Provided data:
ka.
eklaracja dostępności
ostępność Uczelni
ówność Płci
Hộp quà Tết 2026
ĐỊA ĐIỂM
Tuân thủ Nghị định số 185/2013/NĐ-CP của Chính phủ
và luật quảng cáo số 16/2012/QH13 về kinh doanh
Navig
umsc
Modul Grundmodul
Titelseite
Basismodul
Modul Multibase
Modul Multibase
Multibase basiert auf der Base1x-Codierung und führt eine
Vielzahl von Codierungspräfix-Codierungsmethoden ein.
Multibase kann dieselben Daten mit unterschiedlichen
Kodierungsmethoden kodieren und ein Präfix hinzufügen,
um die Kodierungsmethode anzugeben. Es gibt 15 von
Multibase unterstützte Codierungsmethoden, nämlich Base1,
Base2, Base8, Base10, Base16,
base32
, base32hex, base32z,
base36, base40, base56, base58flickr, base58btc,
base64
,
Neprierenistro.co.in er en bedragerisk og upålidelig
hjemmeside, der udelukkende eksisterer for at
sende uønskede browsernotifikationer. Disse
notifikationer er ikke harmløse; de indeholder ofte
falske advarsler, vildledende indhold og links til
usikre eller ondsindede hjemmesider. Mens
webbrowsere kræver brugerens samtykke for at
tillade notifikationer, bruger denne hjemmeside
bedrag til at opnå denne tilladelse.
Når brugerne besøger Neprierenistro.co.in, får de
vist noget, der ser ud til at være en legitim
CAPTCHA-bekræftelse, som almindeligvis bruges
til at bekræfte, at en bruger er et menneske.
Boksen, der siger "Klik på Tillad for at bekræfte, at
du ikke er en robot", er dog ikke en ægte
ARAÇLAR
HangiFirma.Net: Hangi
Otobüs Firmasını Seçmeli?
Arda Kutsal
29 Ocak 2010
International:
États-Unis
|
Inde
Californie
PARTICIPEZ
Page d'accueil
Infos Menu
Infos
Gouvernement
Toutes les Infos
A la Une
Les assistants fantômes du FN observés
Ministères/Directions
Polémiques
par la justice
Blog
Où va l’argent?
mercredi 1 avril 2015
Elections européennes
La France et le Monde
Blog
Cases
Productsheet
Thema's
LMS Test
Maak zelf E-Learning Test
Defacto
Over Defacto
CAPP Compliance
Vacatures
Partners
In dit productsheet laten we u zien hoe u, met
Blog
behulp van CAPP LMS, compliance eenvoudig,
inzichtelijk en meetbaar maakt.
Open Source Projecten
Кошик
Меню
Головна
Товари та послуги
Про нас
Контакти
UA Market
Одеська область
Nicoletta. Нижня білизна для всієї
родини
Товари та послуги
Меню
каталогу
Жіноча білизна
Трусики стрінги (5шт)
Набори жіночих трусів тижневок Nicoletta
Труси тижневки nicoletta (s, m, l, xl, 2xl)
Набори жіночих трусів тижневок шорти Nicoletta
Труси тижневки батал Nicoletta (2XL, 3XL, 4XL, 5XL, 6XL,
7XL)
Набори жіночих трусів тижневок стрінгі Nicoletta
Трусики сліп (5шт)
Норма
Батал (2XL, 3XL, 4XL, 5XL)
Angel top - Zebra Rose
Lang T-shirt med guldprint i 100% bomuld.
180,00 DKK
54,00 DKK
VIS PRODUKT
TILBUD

Job item:
Set down every line of the entries above word for word, keeping the original order, spelling, and punctuation.

Expected answer:
ka.
eklaracja dostępności
ostępność Uczelni
ówność Płci
Hộp quà Tết 2026
ĐỊA ĐIỂM
Tuân thủ Nghị định số 185/2013/NĐ-CP của Chính phủ
và luật quảng cáo số 16/2012/QH13 về kinh doanh
Navig
umsc
Modul Grundmodul
Titelseite
Basismodul
Modul Multibase
Modul Multibase
Multibase basiert auf der Base1x-Codierung und führt eine
Vielzahl von Codierungspräfix-Codierungsmethoden ein.
Multibase kann dieselben Daten mit unterschiedlichen
Kodierungsmethoden kodieren und ein Präfix hinzufügen,
um die Kodierungsmethode anzugeben. Es gibt 15 von
Multibase unterstützte Codierungsmethoden, nämlich Base1,
Base2, Base8, Base10, Base16,
base32
, base32hex, base32z,
base36, base40, base56, base58flickr, base58btc,
base64
,
Neprierenistro.co.in er en bedragerisk og upålidelig
hjemmeside, der udelukkende eksisterer for at
sende uønskede browsernotifikationer. Disse
notifikationer er ikke harmløse; de indeholder ofte
falske advarsler, vildledende indhold og links til
usikre eller ondsindede hjemmesider. Mens
webbrowsere kræver brugerens samtykke for at
tillade notifikationer, bruger denne hjemmeside
bedrag til at opnå denne tilladelse.
Når brugerne besøger Neprierenistro.co.in, får de
vist noget, der ser ud til at være en legitim
CAPTCHA-bekræftelse, som almindeligvis bruges
til at bekræfte, at en bruger er et menneske.
Boksen, der siger "Klik på Tillad for at bekræfte, at
du ikke er en robot", er dog ikke en ægte
ARAÇLAR
HangiFirma.Net: Hangi
Otobüs Firmasını Seçmeli?
Arda Kutsal
29 Ocak 2010
International:
États-Unis
|
Inde
Californie
PARTICIPEZ
Page d'accueil
Infos Menu
Infos
Gouvernement
Toutes les Infos
A la Une
Les assistants fantômes du FN observés
Ministères/Directions
Polémiques
par la justice
Blog
Où va l’argent?
mercredi 1 avril 2015
Elections européennes
La France et le Monde
Blog
Cases
Productsheet
Thema's
LMS Test
Maak zelf E-Learning Test
Defacto
Over Defacto
CAPP Compliance
Vacatures
Partners
In dit productsheet laten we u zien hoe u, met
Blog
behulp van CAPP LMS, compliance eenvoudig,
inzichtelijk en meetbaar maakt.
Open Source Projecten
Кошик
Меню
Головна
Товари та послуги
Про нас
Контакти
UA Market
Одеська область
Nicoletta. Нижня білизна для всієї
родини
Товари та послуги
Меню
каталогу
Жіноча білизна
Трусики стрінги (5шт)
Набори жіночих трусів тижневок Nicoletta
Труси тижневки nicoletta (s, m, l, xl, 2xl)
Набори жіночих трусів тижневок шорти Nicoletta
Труси тижневки батал Nicoletta (2XL, 3XL, 4XL, 5XL, 6XL,
7XL)
Набори жіночих трусів тижневок стрінгі Nicoletta
Трусики сліп (5шт)
Норма
Батал (2XL, 3XL, 4XL, 5XL)
Angel top - Zebra Rose
Lang T-shirt med guldprint i 100% bomuld.
180,00 DKK
54,00 DKK
VIS PRODUKT
TILBUD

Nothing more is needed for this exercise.